Starring as Candy the Carrie White-inspired good girl, Carol Kane gives a beaming and delicious performance. Now residing in NYC’s Upper West Side, Carol reminisced…
CAROL KANE: I think I was told about the movie by my friend Bud Cort, and I knew producer Doug Chapin. We did When a Stranger Calls together a couple of years before. I grew up loving the Smothers Brothers. So funny and talented. I was thrilled to work with Tommy. I had no idea that Pandemonium had a cult following and people still enjoy it today. Isn’t that wonderful! That’s the best thing for an actor to hear. When one of my movies is mentioned, when I look back and remember, it’s more of the experience that I attach to it. I’ll always cherish that movie because that’s where I met Pee Wee Herman. He’s one of my favorite people. We’ve been friends ever since. After talking to you about Pandemonium, now I want to see it again!
Another up-and-coming familiar face, Miles Chapin played Andy, one of the sex-starved cheerleaders who was smitten with Candy.

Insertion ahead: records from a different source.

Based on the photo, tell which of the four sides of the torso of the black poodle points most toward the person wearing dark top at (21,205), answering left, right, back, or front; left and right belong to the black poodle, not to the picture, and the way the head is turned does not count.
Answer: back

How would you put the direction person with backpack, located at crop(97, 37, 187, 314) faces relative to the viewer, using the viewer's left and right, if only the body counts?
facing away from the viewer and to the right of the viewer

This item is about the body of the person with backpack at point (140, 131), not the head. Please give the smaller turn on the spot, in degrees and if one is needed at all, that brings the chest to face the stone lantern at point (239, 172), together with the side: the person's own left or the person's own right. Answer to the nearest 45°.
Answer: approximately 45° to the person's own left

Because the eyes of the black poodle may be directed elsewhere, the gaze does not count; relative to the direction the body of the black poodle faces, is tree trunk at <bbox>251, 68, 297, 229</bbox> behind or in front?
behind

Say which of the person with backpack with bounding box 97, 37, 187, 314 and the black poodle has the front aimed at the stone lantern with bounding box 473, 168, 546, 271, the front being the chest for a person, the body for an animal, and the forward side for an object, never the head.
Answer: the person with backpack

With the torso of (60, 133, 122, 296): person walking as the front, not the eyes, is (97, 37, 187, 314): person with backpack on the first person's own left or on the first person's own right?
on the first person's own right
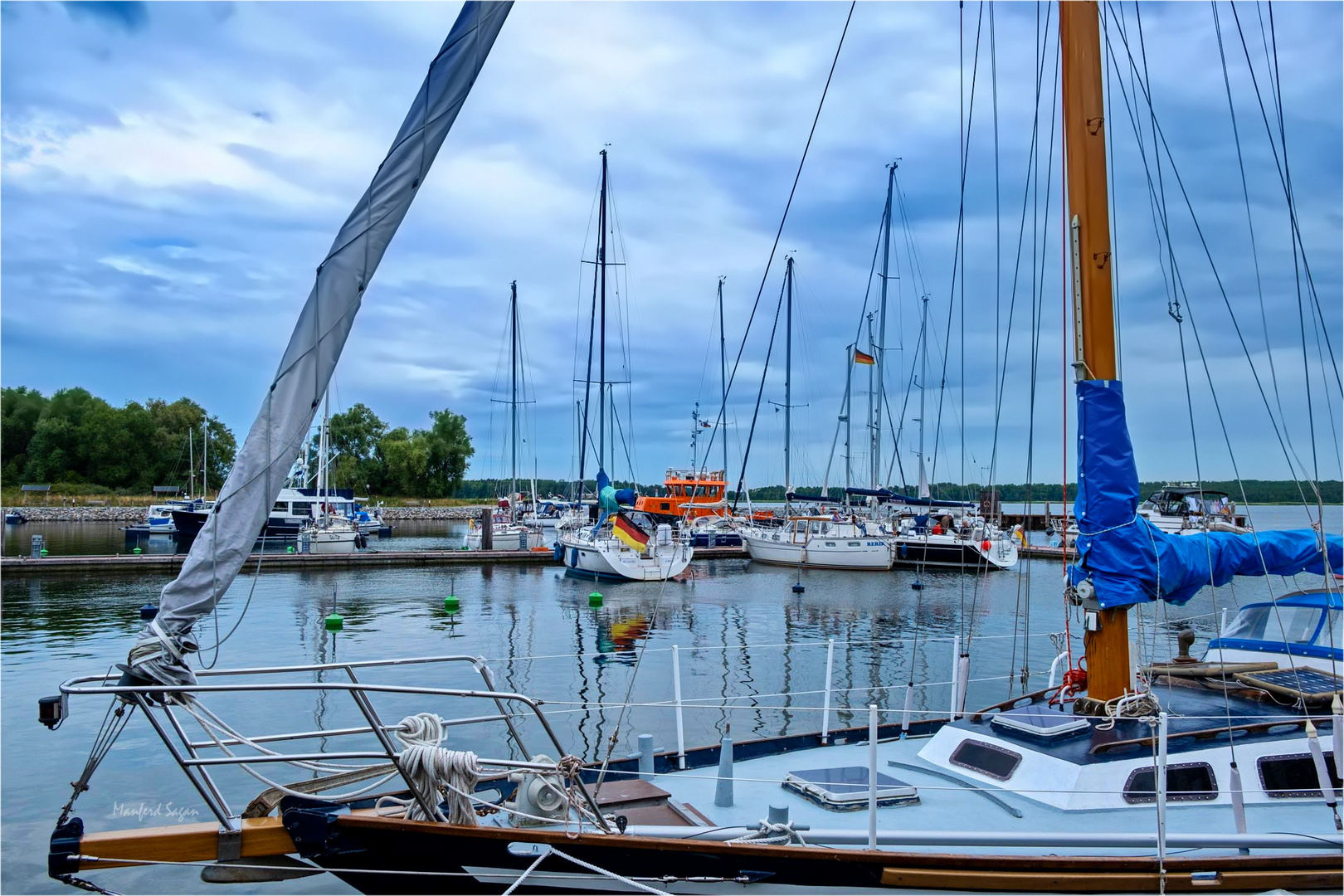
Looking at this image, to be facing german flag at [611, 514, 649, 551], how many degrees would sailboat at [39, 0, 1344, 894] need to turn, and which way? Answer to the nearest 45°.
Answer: approximately 90° to its right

MILES CHAPIN: It was great because honestly our director Alfred Sole didn’t have a great sense of humor on his own. He wasn’t a comedy director. He was a horror director. So basically he said, “If any of you guys have any ideas, please throw them up. Let’s hear them.” He was surrounded by people who knew and loved comedy, so that was why we were able to get away with everything. He had the producers on his side, but he was out of his element because it was a comedy. He had a great visual sense.
Last, but not least, the divine Candy Azzara gives a charming performance as Bambi, the hard-working, but ill-fated camp owner who clearly believed if you can’t cheer, teach. To this day, her Esther Williams-inspired death scene is an absolute guilty pleasure that still ignites chuckles galore to this day.

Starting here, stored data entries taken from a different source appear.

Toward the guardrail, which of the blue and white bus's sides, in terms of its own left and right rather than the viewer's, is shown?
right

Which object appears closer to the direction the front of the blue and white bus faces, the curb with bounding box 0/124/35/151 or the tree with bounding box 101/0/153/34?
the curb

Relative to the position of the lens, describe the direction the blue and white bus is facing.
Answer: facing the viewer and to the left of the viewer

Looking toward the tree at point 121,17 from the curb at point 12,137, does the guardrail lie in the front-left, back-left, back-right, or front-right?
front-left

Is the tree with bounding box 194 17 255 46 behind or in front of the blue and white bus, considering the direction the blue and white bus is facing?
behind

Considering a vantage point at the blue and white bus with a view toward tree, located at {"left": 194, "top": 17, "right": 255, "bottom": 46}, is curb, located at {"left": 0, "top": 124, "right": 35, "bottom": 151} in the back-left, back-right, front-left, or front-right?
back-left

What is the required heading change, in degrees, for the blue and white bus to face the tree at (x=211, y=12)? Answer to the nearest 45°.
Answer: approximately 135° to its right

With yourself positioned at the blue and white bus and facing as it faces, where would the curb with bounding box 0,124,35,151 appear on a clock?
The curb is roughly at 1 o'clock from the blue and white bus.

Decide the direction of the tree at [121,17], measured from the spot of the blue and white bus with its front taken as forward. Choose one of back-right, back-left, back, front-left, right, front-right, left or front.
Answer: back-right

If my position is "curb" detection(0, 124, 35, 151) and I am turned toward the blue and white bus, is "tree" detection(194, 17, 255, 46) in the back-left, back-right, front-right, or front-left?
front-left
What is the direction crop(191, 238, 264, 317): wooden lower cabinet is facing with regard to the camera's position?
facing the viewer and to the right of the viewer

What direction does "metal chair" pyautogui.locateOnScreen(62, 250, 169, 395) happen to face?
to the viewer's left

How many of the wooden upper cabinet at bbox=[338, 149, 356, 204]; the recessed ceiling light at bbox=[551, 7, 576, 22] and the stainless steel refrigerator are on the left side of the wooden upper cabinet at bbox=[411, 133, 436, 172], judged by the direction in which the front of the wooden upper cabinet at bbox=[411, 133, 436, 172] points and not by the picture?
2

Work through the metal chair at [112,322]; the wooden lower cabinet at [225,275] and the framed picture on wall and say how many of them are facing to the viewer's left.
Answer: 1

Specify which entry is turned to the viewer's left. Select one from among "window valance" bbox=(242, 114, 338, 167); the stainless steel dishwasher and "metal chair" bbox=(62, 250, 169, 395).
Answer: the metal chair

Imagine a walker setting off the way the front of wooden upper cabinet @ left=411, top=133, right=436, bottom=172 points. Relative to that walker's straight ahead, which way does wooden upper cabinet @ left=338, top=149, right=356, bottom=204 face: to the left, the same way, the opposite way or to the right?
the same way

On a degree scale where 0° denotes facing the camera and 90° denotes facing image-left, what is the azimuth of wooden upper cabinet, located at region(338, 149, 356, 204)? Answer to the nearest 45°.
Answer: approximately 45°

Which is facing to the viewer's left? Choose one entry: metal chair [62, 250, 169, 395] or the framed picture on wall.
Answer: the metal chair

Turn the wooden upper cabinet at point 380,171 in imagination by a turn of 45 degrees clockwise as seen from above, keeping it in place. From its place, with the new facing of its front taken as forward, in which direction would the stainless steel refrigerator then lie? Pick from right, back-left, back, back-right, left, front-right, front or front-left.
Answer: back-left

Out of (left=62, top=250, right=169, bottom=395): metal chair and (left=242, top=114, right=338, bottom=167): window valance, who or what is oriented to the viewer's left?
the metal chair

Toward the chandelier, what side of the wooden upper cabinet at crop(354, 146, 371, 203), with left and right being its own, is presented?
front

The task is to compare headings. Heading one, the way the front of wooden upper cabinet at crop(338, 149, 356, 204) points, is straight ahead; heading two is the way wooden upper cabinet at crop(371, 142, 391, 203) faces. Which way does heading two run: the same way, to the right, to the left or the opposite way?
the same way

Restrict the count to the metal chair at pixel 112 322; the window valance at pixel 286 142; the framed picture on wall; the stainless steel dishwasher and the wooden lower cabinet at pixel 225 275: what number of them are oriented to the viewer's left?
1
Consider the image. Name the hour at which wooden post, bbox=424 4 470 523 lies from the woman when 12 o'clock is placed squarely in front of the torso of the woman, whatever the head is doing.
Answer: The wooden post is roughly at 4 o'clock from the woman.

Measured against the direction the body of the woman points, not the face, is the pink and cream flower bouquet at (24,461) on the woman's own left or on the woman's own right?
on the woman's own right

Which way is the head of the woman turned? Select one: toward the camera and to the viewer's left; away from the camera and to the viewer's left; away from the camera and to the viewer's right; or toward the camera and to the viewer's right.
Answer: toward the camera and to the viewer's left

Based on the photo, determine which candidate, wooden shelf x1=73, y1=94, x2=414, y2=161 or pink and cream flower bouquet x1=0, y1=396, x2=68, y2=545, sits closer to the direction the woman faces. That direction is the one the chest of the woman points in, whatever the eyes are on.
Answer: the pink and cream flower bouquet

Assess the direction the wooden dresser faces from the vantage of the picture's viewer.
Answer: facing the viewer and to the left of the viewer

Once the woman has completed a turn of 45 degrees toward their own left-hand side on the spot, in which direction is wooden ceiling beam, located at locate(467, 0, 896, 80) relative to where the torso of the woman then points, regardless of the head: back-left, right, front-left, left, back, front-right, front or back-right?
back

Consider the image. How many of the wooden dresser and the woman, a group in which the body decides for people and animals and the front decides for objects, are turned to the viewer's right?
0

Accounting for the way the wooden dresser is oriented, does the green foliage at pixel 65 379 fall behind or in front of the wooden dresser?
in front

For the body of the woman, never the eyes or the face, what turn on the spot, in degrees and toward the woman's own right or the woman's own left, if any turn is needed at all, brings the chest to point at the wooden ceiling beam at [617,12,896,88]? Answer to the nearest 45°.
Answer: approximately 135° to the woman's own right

CANDY AZZARA: The milk bath (laughs)!! That was the hardest thing in the world! Because I had to eat those chocolate cookies and I saw bits of dirt and hair in the bathtub! (laughs) It took about a day to shoot that scene. And then the milk went up nose! They used real milk and they just left it there I said, “Am I desperate or what!” (laughs) I always thought of my father. I did my father [inspiration for her cookie-eating style]. The yum sounds. He always used to go like that. I loved the production. I just get such a kick out of acting. I love acting. Any part I do is like the most important part in the world. I don’t care how big or what. Pandemonium wasn’t a hit like Airplane!, but now it’s becoming a cult thing.
It’s clear that Alfred Sole’s strong production design sense is felt throughout the movie as every corner of the screen is laden with details galore. This forte along with his seeming displeasure with directing led to him spending the remainder of his career as a production designer of many features and TV shows including the new McGyver, Castle, Moonlight and Melrose Place.
Pandemonium is still a favorite amongst those who remember it well and while it may not resonate with today’s audiences, it certainly can’t be faulted for being unabashedly just-let-go-mind-go-blank. Or perhaps it’s simply the ideal party movie for those who just can resist groaning and eyeball-rolling.